The Hare sisters — whose family has owned the house and land for the last several decades — sold Olive the land, but it was Luciano who got the house, even though Olive had made an offer to purchase it as well. Jean Goodwin, the sister who owned the house, wanted to sell it to someone who would make it a home.

“I feel good when I drive by now,” said Goodwin, 73.

Goodwin and her three sisters grew up in the house. She inherited the house when her father died in the 1990s.

She kept it as a rental property for a while but felt she wasn’t able to maintain the property anymore.

New owner Luciano has done more than maintain the property. She’s given it new life. Its interior sparkles with bold colors — a purple bedroom and a red kitchen.

Little details still give away its age though. The cliff-steep stairwell to the second floor. The amoeba-like jumble of rooms added to the original four. And the tin roof.

“Have you ever heard rain on a tin roof? It’s wonderful,” Luciano said. A 57-year-old psychotherapist, she also works from home.

Of course the roof needs to be replaced. And a new porch needs to be built. Restoring has not been easy. She has put at least $100,000 into it, doing much of the work herself, self taught by restoring her former home in upstate New York.

But for Luciano all the work is worth it. She loves sitting around thinking about all the stories and lives that have gone on in the home that was built by Needham Norris, a farmer who ran a mill at Bass Lake.

The stories are important to Barbara Koblich as well. Koblich, a Holly Springs town clerk, has been an influential force in naming the subdivision that could one day sit behind Luciano’s house.

Koblich said she talked with Olive about the historical importance of the house and land.

So current plans call for Union Ridge to have streets named after historical figures and facts relating to the property, Koblich said.

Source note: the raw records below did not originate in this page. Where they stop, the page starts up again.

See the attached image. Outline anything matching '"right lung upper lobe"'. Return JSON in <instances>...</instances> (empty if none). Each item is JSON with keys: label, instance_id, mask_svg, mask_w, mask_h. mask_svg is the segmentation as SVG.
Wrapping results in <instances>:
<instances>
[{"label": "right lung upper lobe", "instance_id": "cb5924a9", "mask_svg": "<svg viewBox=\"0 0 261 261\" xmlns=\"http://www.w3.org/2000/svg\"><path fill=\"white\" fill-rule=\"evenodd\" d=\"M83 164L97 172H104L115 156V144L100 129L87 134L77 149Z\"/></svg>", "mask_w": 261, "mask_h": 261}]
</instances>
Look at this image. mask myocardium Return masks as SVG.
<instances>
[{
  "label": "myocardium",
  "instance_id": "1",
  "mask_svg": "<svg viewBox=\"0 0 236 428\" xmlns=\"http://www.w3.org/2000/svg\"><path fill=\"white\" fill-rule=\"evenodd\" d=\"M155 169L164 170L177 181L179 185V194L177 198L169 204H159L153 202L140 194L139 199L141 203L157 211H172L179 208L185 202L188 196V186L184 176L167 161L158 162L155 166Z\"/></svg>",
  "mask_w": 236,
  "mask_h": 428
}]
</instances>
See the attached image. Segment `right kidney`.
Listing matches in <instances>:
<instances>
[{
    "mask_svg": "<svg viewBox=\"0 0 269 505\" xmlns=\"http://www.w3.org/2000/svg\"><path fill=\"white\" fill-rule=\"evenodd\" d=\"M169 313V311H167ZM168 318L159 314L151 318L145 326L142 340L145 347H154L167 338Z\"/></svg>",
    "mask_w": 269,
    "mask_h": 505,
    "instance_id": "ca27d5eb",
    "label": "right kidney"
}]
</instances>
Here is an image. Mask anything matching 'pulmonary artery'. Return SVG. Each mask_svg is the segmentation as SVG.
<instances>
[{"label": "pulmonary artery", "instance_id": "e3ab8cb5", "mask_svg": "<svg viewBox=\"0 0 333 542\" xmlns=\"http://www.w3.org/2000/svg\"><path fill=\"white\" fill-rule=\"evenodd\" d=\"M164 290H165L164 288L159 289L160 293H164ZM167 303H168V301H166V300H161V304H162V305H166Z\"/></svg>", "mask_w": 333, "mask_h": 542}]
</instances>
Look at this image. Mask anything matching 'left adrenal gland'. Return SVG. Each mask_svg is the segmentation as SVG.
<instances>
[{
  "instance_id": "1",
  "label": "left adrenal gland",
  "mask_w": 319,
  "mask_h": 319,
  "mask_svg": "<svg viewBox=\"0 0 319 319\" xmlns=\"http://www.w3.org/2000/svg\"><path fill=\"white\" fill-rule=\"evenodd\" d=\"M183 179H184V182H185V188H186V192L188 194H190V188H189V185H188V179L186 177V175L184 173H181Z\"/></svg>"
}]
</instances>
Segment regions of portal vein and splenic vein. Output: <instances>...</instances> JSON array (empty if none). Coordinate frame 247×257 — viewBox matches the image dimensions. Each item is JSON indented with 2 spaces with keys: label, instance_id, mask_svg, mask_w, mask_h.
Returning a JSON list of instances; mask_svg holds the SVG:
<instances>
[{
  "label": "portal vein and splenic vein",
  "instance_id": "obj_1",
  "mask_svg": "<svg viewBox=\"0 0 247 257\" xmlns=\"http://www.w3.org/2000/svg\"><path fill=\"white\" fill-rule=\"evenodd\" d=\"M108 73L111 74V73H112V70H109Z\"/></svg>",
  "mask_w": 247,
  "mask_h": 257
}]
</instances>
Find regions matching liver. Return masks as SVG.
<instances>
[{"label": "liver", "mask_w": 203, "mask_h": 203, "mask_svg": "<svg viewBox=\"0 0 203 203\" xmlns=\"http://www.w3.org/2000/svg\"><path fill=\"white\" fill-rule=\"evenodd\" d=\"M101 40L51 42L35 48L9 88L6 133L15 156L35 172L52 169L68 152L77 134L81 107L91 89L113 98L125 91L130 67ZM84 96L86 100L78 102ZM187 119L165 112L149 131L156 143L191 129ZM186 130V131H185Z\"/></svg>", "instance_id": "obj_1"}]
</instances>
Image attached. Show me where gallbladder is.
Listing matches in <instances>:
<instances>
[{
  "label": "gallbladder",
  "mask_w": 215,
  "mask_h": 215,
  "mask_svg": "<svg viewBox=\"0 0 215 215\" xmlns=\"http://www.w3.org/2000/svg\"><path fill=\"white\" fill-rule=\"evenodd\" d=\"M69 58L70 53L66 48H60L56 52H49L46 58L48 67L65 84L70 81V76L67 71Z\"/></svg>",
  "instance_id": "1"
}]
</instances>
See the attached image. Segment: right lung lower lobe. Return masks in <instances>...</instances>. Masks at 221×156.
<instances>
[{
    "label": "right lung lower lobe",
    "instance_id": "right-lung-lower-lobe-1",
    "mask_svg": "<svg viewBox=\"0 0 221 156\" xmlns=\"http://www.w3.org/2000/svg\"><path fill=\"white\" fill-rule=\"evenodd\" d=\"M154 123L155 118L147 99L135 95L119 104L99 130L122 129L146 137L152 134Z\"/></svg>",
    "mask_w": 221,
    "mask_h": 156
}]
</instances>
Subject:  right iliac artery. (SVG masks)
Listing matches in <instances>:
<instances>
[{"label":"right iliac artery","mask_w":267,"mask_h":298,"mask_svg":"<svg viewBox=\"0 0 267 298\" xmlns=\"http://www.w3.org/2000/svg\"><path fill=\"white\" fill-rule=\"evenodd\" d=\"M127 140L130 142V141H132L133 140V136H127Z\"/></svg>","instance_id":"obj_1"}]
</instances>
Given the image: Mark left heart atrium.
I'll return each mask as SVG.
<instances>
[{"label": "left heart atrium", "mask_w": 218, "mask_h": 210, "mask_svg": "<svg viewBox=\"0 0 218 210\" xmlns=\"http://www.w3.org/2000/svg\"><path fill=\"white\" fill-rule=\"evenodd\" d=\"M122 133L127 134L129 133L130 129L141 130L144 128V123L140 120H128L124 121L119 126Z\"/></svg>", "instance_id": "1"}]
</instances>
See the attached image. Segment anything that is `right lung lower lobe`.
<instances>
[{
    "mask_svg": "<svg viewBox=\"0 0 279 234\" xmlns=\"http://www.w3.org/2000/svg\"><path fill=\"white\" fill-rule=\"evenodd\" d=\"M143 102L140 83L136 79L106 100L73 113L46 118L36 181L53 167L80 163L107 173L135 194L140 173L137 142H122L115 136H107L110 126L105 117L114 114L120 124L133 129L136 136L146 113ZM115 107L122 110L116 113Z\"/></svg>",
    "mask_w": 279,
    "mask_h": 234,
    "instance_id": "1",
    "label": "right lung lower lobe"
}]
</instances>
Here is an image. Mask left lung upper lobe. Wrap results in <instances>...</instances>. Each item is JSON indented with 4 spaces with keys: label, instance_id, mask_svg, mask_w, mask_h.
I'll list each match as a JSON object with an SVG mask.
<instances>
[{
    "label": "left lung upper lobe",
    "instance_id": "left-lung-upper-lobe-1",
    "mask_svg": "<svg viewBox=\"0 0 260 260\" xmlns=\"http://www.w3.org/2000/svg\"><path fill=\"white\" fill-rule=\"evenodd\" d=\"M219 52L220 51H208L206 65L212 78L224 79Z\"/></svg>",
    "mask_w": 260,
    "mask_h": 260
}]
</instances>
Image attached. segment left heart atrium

Historical names or not, Luciano isn’t so sure how she’ll feel when construction begins on Union Ridge. The subdivision is still waiting for various approvals from the town. When it’s built it will alter the rural landscape that Luciano has come to love.

At that point Luciano sad she may even decide to move on. But if she does, she’ll leave knowing she helped save one part of Holly Springs’ past.